An exact copy of every record is needed, with the pictures left out.
§ §
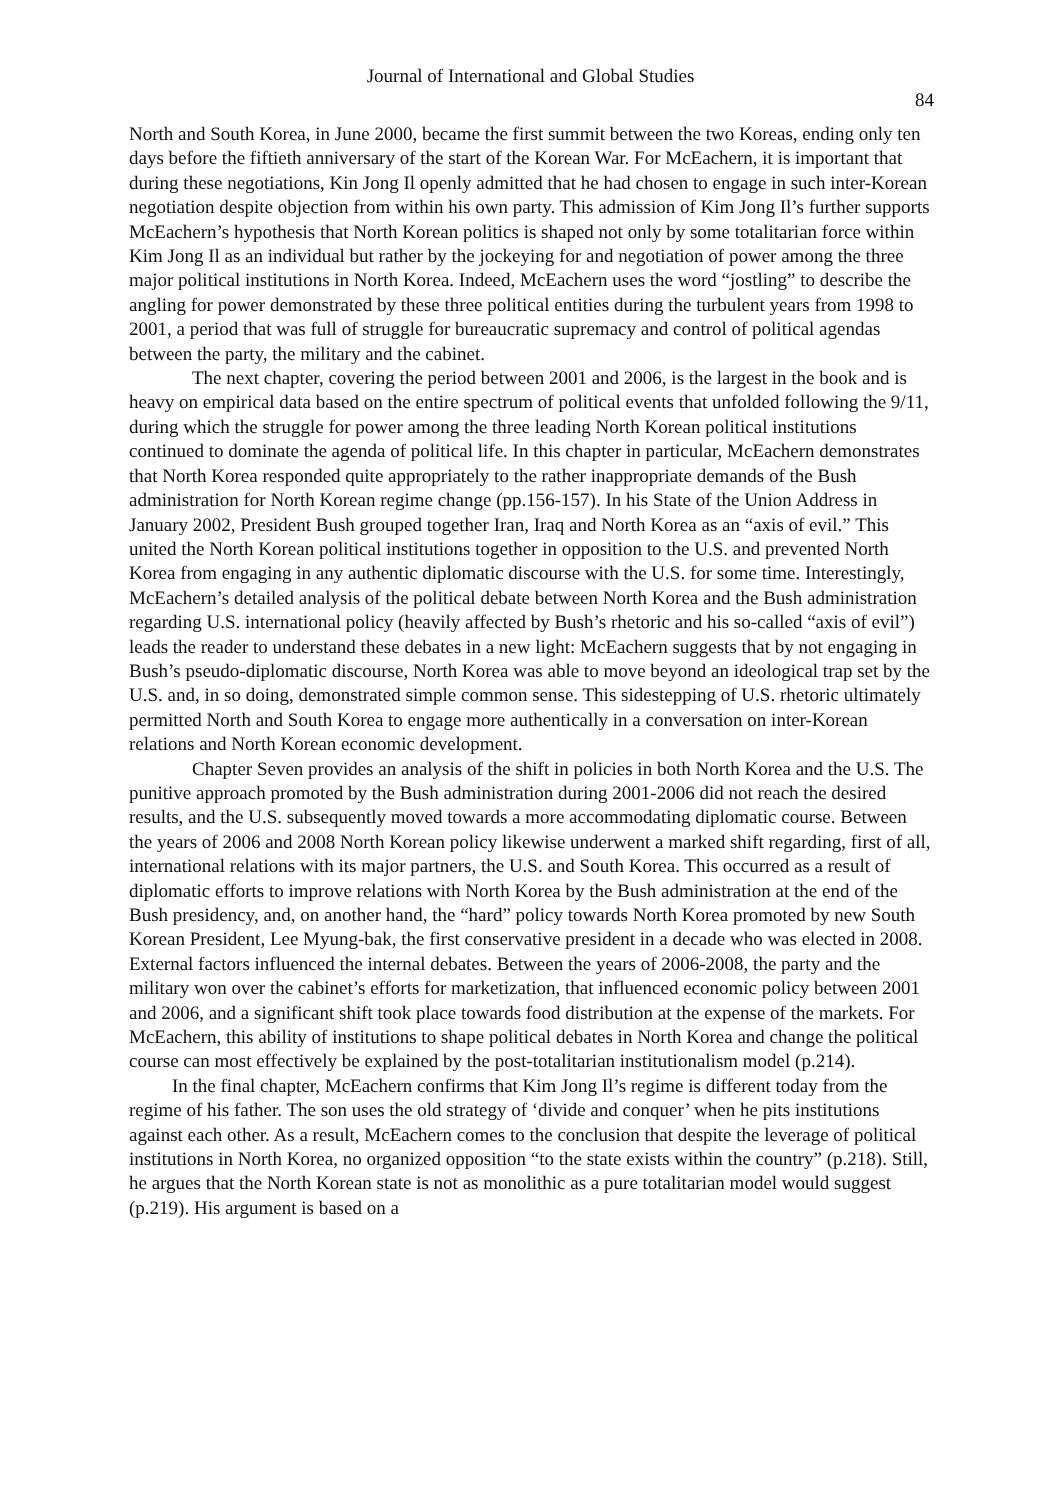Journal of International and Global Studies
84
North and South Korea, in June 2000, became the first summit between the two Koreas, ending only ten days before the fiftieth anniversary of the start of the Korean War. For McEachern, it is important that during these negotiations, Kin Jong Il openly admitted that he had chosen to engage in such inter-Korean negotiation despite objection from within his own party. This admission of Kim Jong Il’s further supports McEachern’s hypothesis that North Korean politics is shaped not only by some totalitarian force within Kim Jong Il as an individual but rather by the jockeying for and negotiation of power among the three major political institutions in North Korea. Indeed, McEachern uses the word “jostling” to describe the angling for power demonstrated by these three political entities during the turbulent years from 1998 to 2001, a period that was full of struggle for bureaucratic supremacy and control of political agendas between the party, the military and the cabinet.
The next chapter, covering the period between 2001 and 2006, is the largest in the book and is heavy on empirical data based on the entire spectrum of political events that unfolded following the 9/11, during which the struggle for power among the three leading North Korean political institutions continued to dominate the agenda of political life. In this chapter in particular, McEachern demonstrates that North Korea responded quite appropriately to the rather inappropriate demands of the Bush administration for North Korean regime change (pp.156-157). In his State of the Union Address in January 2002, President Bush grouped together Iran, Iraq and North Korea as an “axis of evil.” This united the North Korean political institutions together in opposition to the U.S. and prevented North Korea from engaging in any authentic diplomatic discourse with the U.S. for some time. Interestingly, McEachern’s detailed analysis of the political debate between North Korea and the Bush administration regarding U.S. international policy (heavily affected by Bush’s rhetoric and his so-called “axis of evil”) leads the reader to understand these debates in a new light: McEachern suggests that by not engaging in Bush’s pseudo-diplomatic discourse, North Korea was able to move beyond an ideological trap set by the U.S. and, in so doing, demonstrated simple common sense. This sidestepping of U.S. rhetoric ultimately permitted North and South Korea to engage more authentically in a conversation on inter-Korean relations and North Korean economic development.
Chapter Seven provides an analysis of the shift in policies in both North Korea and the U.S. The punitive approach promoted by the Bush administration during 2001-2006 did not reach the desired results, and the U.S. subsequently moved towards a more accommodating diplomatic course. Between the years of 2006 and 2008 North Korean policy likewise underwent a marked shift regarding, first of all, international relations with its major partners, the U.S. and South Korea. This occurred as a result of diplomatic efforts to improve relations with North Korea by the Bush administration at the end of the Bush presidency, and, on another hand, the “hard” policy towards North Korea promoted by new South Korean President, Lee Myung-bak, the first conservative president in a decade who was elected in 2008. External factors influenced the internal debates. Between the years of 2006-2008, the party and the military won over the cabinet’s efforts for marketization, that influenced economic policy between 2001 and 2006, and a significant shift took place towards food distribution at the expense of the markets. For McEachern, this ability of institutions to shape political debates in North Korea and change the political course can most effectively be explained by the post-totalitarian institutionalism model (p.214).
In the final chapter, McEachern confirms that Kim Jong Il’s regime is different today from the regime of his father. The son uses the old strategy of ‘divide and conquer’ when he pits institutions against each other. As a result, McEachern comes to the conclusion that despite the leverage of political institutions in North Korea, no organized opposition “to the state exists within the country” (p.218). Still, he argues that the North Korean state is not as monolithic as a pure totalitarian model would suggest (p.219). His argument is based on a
§ §
[RESULT BELOW]
Journal of International and Global Studies
84
North and South Korea, in June 2000, became the first summit between the two Koreas, ending only ten days before the fiftieth anniversary of the start of the Korean War. For McEachern, it is important that during these negotiations, Kin Jong Il openly admitted that he had chosen to engage in such inter-Korean negotiation despite objection from within his own party. This admission of Kim Jong Il’s further supports McEachern’s hypothesis that North Korean politics is shaped not only by some totalitarian force within Kim Jong Il as an individual but rather by the jockeying for and negotiation of power among the three major political institutions in North Korea. Indeed, McEachern uses the word “jostling” to describe the angling for power demonstrated by these three political entities during the turbulent years from 1998 to 2001, a period that was full of struggle for bureaucratic supremacy and control of political agendas between the party, the military and the cabinet.
The next chapter, covering the period between 2001 and 2006, is the largest in the book and is heavy on empirical data based on the entire spectrum of political events that unfolded following the 9/11, during which the struggle for power among the three leading North Korean political institutions continued to dominate the agenda of political life. In this chapter in particular, McEachern demonstrates that North Korea responded quite appropriately to the rather inappropriate demands of the Bush administration for North Korean regime change (pp.156-157). In his State of the Union Address in January 2002, President Bush grouped together Iran, Iraq and North Korea as an “axis of evil.” This united the North Korean political institutions together in opposition to the U.S. and prevented North Korea from engaging in any authentic diplomatic discourse with the U.S. for some time. Interestingly, McEachern’s detailed analysis of the political debate between North Korea and the Bush administration regarding U.S. international policy (heavily affected by Bush’s rhetoric and his so-called “axis of evil”) leads the reader to understand these debates in a new light: McEachern suggests that by not engaging in Bush’s pseudo-diplomatic discourse, North Korea was able to move beyond an ideological trap set by the U.S. and, in so doing, demonstrated simple common sense. This sidestepping of U.S. rhetoric ultimately permitted North and South Korea to engage more authentically in a conversation on inter-Korean relations and North Korean economic development.
Chapter Seven provides an analysis of the shift in policies in both North Korea and the U.S. The punitive approach promoted by the Bush administration during 2001-2006 did not reach the desired results, and the U.S. subsequently moved towards a more accommodating diplomatic course. Between the years of 2006 and 2008 North Korean policy likewise underwent a marked shift regarding, first of all, international relations with its major partners, the U.S. and South Korea. This occurred as a result of diplomatic efforts to improve relations with North Korea by the Bush administration at the end of the Bush presidency, and, on another hand, the “hard” policy towards North Korea promoted by new South Korean President, Lee Myung-bak, the first conservative president in a decade who was elected in 2008. External factors influenced the internal debates. Between the years of 2006-2008, the party and the military won over the cabinet’s efforts for marketization, that influenced economic policy between 2001 and 2006, and a significant shift took place towards food distribution at the expense of the markets. For McEachern, this ability of institutions to shape political debates in North Korea and change the political course can most effectively be explained by the post-totalitarian institutionalism model (p.214).
In the final chapter, McEachern confirms that Kim Jong Il’s regime is different today from the regime of his father. The son uses the old strategy of ‘divide and conquer’ when he pits institutions against each other. As a result, McEachern comes to the conclusion that despite the leverage of political institutions in North Korea, no organized opposition “to the state exists within the country” (p.218). Still, he argues that the North Korean state is not as monolithic as a pure totalitarian model would suggest (p.219). His argument is based on a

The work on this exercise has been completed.